What the task asks:
Please retype all of the following data line by line, changing nothing.

Entries provided:
__________

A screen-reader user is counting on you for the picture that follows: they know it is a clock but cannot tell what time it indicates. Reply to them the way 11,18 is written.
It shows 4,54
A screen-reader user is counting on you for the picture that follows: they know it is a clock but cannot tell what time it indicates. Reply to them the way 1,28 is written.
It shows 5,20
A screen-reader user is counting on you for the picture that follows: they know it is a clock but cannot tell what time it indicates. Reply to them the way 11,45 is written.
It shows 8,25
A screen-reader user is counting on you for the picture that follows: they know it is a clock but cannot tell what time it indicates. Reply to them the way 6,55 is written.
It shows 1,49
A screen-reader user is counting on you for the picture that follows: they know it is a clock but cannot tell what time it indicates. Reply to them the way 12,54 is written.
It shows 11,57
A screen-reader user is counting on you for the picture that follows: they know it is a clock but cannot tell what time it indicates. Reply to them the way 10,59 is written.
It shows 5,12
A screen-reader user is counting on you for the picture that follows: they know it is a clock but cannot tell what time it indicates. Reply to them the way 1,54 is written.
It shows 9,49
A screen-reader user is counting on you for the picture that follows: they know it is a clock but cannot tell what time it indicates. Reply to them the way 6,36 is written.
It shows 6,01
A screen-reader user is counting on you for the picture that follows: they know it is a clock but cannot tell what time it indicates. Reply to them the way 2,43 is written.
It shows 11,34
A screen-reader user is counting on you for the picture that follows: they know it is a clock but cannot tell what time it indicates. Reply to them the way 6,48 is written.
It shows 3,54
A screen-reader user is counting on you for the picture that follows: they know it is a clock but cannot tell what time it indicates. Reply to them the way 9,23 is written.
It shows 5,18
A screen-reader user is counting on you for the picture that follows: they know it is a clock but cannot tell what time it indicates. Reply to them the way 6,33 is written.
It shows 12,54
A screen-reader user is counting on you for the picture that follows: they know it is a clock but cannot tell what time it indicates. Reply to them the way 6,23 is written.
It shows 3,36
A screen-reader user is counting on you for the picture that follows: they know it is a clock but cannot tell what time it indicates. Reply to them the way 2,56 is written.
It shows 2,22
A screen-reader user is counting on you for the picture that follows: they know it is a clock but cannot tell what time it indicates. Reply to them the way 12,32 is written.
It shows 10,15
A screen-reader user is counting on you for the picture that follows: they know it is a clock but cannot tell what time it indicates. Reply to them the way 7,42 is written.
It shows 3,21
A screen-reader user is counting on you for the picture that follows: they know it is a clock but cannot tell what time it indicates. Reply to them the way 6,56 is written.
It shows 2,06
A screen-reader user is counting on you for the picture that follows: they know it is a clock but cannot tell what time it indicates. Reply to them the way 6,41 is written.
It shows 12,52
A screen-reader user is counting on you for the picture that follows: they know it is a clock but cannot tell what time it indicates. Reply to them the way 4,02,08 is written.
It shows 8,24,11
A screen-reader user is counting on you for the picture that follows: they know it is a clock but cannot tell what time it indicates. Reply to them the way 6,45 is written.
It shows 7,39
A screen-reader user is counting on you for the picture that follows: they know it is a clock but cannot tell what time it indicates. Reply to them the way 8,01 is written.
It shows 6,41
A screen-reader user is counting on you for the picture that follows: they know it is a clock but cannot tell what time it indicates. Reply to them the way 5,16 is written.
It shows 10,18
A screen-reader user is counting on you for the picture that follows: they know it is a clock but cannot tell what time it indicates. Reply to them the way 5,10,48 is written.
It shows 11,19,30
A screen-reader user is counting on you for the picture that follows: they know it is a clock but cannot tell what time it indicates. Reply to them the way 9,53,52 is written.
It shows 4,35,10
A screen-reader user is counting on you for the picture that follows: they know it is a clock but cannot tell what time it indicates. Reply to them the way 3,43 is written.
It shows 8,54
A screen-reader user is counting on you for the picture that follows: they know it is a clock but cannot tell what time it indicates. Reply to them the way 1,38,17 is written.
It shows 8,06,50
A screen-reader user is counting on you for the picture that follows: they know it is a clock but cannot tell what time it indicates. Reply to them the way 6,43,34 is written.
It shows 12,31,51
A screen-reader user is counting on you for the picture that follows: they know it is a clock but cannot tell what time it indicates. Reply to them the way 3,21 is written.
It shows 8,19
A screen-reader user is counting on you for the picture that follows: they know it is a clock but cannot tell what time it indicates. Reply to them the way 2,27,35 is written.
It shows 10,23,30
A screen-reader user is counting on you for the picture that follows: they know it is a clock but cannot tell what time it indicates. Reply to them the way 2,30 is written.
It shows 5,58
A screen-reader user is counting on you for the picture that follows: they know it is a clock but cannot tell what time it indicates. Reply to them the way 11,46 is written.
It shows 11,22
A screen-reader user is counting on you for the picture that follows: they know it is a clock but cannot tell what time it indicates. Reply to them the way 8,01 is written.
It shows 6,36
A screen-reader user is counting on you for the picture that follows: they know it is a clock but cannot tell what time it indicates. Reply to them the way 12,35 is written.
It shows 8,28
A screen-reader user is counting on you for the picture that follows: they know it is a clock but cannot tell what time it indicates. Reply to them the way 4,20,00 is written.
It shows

__________

Solution to this problem:
A screen-reader user is counting on you for the picture that follows: they know it is a clock but cannot tell what time it indicates. Reply to them the way 11,18 is written.
It shows 4,54
A screen-reader user is counting on you for the picture that follows: they know it is a clock but cannot tell what time it indicates. Reply to them the way 1,28 is written.
It shows 5,20
A screen-reader user is counting on you for the picture that follows: they know it is a clock but cannot tell what time it indicates. Reply to them the way 11,45 is written.
It shows 8,25
A screen-reader user is counting on you for the picture that follows: they know it is a clock but cannot tell what time it indicates. Reply to them the way 6,55 is written.
It shows 1,49
A screen-reader user is counting on you for the picture that follows: they know it is a clock but cannot tell what time it indicates. Reply to them the way 12,54 is written.
It shows 11,57
A screen-reader user is counting on you for the picture that follows: they know it is a clock but cannot tell what time it indicates. Reply to them the way 10,59 is written.
It shows 5,12
A screen-reader user is counting on you for the picture that follows: they know it is a clock but cannot tell what time it indicates. Reply to them the way 1,54 is written.
It shows 9,49
A screen-reader user is counting on you for the picture that follows: they know it is a clock but cannot tell what time it indicates. Reply to them the way 6,36 is written.
It shows 6,01
A screen-reader user is counting on you for the picture that follows: they know it is a clock but cannot tell what time it indicates. Reply to them the way 2,43 is written.
It shows 11,34
A screen-reader user is counting on you for the picture that follows: they know it is a clock but cannot tell what time it indicates. Reply to them the way 6,48 is written.
It shows 3,54
A screen-reader user is counting on you for the picture that follows: they know it is a clock but cannot tell what time it indicates. Reply to them the way 9,23 is written.
It shows 5,18
A screen-reader user is counting on you for the picture that follows: they know it is a clock but cannot tell what time it indicates. Reply to them the way 6,33 is written.
It shows 12,54
A screen-reader user is counting on you for the picture that follows: they know it is a clock but cannot tell what time it indicates. Reply to them the way 6,23 is written.
It shows 3,36
A screen-reader user is counting on you for the picture that follows: they know it is a clock but cannot tell what time it indicates. Reply to them the way 2,56 is written.
It shows 2,22
A screen-reader user is counting on you for the picture that follows: they know it is a clock but cannot tell what time it indicates. Reply to them the way 12,32 is written.
It shows 10,15
A screen-reader user is counting on you for the picture that follows: they know it is a clock but cannot tell what time it indicates. Reply to them the way 7,42 is written.
It shows 3,21
A screen-reader user is counting on you for the picture that follows: they know it is a clock but cannot tell what time it indicates. Reply to them the way 6,56 is written.
It shows 2,06
A screen-reader user is counting on you for the picture that follows: they know it is a clock but cannot tell what time it indicates. Reply to them the way 6,41 is written.
It shows 12,52
A screen-reader user is counting on you for the picture that follows: they know it is a clock but cannot tell what time it indicates. Reply to them the way 4,02,08 is written.
It shows 8,24,11
A screen-reader user is counting on you for the picture that follows: they know it is a clock but cannot tell what time it indicates. Reply to them the way 6,45 is written.
It shows 7,39
A screen-reader user is counting on you for the picture that follows: they know it is a clock but cannot tell what time it indicates. Reply to them the way 8,01 is written.
It shows 6,41
A screen-reader user is counting on you for the picture that follows: they know it is a clock but cannot tell what time it indicates. Reply to them the way 5,16 is written.
It shows 10,18
A screen-reader user is counting on you for the picture that follows: they know it is a clock but cannot tell what time it indicates. Reply to them the way 5,10,48 is written.
It shows 11,19,30
A screen-reader user is counting on you for the picture that follows: they know it is a clock but cannot tell what time it indicates. Reply to them the way 9,53,52 is written.
It shows 4,35,10
A screen-reader user is counting on you for the picture that follows: they know it is a clock but cannot tell what time it indicates. Reply to them the way 3,43 is written.
It shows 8,54
A screen-reader user is counting on you for the picture that follows: they know it is a clock but cannot tell what time it indicates. Reply to them the way 1,38,17 is written.
It shows 8,06,50
A screen-reader user is counting on you for the picture that follows: they know it is a clock but cannot tell what time it indicates. Reply to them the way 6,43,34 is written.
It shows 12,31,51
A screen-reader user is counting on you for the picture that follows: they know it is a clock but cannot tell what time it indicates. Reply to them the way 3,21 is written.
It shows 8,19
A screen-reader user is counting on you for the picture that follows: they know it is a clock but cannot tell what time it indicates. Reply to them the way 2,27,35 is written.
It shows 10,23,30
A screen-reader user is counting on you for the picture that follows: they know it is a clock but cannot tell what time it indicates. Reply to them the way 2,30 is written.
It shows 5,58
A screen-reader user is counting on you for the picture that follows: they know it is a clock but cannot tell what time it indicates. Reply to them the way 11,46 is written.
It shows 11,22
A screen-reader user is counting on you for the picture that follows: they know it is a clock but cannot tell what time it indicates. Reply to them the way 8,01 is written.
It shows 6,36
A screen-reader user is counting on you for the picture that follows: they know it is a clock but cannot tell what time it indicates. Reply to them the way 12,35 is written.
It shows 8,28
A screen-reader user is counting on you for the picture that follows: they know it is a clock but cannot tell what time it indicates. Reply to them the way 4,20,00 is written.
It shows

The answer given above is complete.